Over at Forbes, Joe McKendrick did a nice interview with Chris Perretta, the CIO of State Street, about the cloud computing initiatives going on there.
There's not a lot of detail about the technical aspects. What's there though are some nice insights into how State Street thinks about cloud computing and how they're using it to transform their business. A couple of excerpts:
We use cloud as a shorthand; it really is a complete view of the application delivery mechanism, the application frameworks that we use, and our ability to share real core components of our technology environment. A large chunk of what we do we write, and are realizing a lot of savings, efficiencies and capabilities in sharing new development frameworks across our enterprise, built into our cloud infrastructure. We can really move our development activities a lot faster than we have in the past. We’re also turbo charging our efforts to provide much more data insights for our customers, opposed to just top-level processing than we have done for them in the past.
A couple of things jump out for me. The first is that cloud isn't about plopping down some piece of technology. Rather, it's really about transforming enterprise IT. Common sense, perhaps, but I still find there's often too much focus on point products in cloud discussions. The second is the discussion around accelerating development. Everything I see suggests that, far from turning software into some kind of standardized utility, cloud computing seems to be ushering in what Gartner's Eric Knipp has called "a golden age of enterprise application development." (I discussed this trend in more detail last December.)
I think we’ll see the day where our cloud will be accessible to our clients — in fact, it is today. We’re building features here where customers actually load their data, and we keep data on their behalf. They can manipulate that data, they can join it, they can look at it in different ways, they can in essence write applications.
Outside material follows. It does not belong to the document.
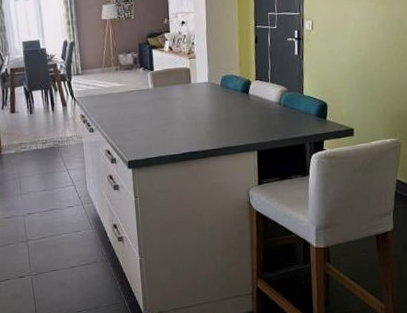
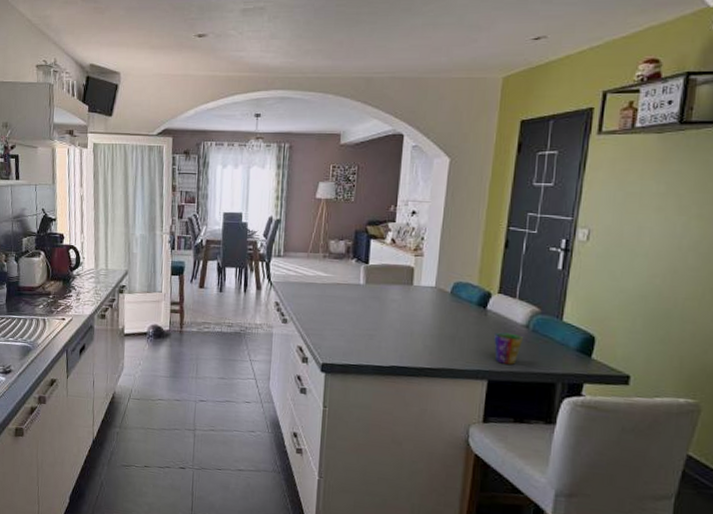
cup: none [257,110,278,136] -> present [494,332,523,365]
I'm not sure you could read a much more emphatic example of why you can't gain security just through defending the network perimeter. There is no inside and outside. Or, really, everyone's inside. Sharing happens pervasively. That's not to say there's no difference between a private cloud and a public cloud; indeed, State Street made a deliberate decision to build own cloud rather than using public cloud resources. But even if you've got a private cloud, you need to focus on things like multi-tenant security—which Red Hat's Matt Hicks has spoken and written about extensively.
I suggest reading the whole interview. It's not long but good stuff. State Street was a 2012 Red Hat Innovation Award winner for "OUTSTANDING OPEN SOURCE ARCHITECTURE: Recognition of a combination of Red Hat's platform, middleware, cloud and/or storage solutions to create innovative architectures based on Red Hat solutions."